▶ _Your objective_:
Lay out every line of the listing below as a JSON list of strings, one string per line, and leave out any blank lines.

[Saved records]
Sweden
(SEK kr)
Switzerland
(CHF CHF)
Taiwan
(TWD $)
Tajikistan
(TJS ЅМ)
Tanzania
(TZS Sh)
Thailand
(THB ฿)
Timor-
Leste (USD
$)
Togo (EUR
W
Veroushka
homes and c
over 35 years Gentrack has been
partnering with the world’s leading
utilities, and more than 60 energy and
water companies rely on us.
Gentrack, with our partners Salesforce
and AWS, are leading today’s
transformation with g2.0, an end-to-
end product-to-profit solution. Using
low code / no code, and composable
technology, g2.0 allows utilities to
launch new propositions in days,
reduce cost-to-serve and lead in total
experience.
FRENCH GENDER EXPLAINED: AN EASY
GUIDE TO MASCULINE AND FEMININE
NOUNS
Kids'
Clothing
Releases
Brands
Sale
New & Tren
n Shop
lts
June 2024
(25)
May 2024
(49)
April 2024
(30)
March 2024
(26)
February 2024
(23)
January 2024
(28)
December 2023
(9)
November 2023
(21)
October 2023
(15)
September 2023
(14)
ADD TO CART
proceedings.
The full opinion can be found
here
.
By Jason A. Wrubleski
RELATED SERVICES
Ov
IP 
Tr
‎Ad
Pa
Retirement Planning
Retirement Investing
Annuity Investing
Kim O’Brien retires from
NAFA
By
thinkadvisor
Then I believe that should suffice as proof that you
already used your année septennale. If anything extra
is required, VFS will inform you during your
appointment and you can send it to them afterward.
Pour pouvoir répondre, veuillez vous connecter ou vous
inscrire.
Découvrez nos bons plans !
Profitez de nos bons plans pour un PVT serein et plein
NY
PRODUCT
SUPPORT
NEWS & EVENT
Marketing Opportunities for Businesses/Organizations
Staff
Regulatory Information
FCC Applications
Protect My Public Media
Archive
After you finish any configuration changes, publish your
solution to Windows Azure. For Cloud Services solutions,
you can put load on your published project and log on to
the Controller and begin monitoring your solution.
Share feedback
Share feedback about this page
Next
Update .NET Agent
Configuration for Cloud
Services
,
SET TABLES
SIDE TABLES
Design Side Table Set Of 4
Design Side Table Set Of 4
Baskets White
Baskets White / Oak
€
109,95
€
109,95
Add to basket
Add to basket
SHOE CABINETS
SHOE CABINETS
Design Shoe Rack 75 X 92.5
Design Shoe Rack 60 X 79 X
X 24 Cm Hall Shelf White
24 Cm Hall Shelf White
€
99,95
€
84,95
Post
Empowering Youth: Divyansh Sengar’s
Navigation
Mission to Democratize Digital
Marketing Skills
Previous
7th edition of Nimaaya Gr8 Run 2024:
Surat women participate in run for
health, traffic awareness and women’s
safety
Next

▶ _Written answer_:
[
  "Sweden",
  "(SEK kr)",
  "Switzerland",
  "(CHF CHF)",
  "Taiwan",
  "(TWD $)",
  "Tajikistan",
  "(TJS ЅМ)",
  "Tanzania",
  "(TZS Sh)",
  "Thailand",
  "(THB ฿)",
  "Timor-",
  "Leste (USD",
  "$)",
  "Togo (EUR",
  "W",
  "Veroushka",
  "homes and c",
  "over 35 years Gentrack has been",
  "partnering with the world’s leading",
  "utilities, and more than 60 energy and",
  "water companies rely on us.",
  "Gentrack, with our partners Salesforce",
  "and AWS, are leading today’s",
  "transformation with g2.0, an end-to-",
  "end product-to-profit solution. Using",
  "low code / no code, and composable",
  "technology, g2.0 allows utilities to",
  "launch new propositions in days,",
  "reduce cost-to-serve and lead in total",
  "experience.",
  "FRENCH GENDER EXPLAINED: AN EASY",
  "GUIDE TO MASCULINE AND FEMININE",
  "NOUNS",
  "Kids'",
  "Clothing",
  "Releases",
  "Brands",
  "Sale",
  "New & Tren",
  "n Shop",
  "lts",
  "June 2024",
  "(25)",
  "May 2024",
  "(49)",
  "April 2024",
  "(30)",
  "March 2024",
  "(26)",
  "February 2024",
  "(23)",
  "January 2024",
  "(28)",
  "December 2023",
  "(9)",
  "November 2023",
  "(21)",
  "October 2023",
  "(15)",
  "September 2023",
  "(14)",
  "ADD TO CART",
  "proceedings.",
  "The full opinion can be found",
  "here",
  ".",
  "By Jason A. Wrubleski",
  "RELATED SERVICES",
  "Ov",
  "IP ",
  "Tr",
  "‎Ad",
  "Pa",
  "Retirement Planning",
  "Retirement Investing",
  "Annuity Investing",
  "Kim O’Brien retires from",
  "NAFA",
  "By",
  "thinkadvisor",
  "Then I believe that should suffice as proof that you",
  "already used your année septennale. If anything extra",
  "is required, VFS will inform you during your",
  "appointment and you can send it to them afterward.",
  "Pour pouvoir répondre, veuillez vous connecter ou vous",
  "inscrire.",
  "Découvrez nos bons plans !",
  "Profitez de nos bons plans pour un PVT serein et plein",
  "NY",
  "PRODUCT",
  "SUPPORT",
  "NEWS & EVENT",
  "Marketing Opportunities for Businesses/Organizations",
  "Staff",
  "Regulatory Information",
  "FCC Applications",
  "Protect My Public Media",
  "Archive",
  "After you finish any configuration changes, publish your",
  "solution to Windows Azure. For Cloud Services solutions,",
  "you can put load on your published project and log on to",
  "the Controller and begin monitoring your solution.",
  "Share feedback",
  "Share feedback about this page",
  "Next",
  "Update .NET Agent",
  "Configuration for Cloud",
  "Services",
  ",",
  "SET TABLES",
  "SIDE TABLES",
  "Design Side Table Set Of 4",
  "Design Side Table Set Of 4",
  "Baskets White",
  "Baskets White / Oak",
  "€",
  "109,95",
  "€",
  "109,95",
  "Add to basket",
  "Add to basket",
  "SHOE CABINETS",
  "SHOE CABINETS",
  "Design Shoe Rack 75 X 92.5",
  "Design Shoe Rack 60 X 79 X",
  "X 24 Cm Hall Shelf White",
  "24 Cm Hall Shelf White",
  "€",
  "99,95",
  "€",
  "84,95",
  "Post",
  "Empowering Youth: Divyansh Sengar’s",
  "Navigation",
  "Mission to Democratize Digital",
  "Marketing Skills",
  "Previous",
  "7th edition of Nimaaya Gr8 Run 2024:",
  "Surat women participate in run for",
  "health, traffic awareness and women’s",
  "safety",
  "Next"
]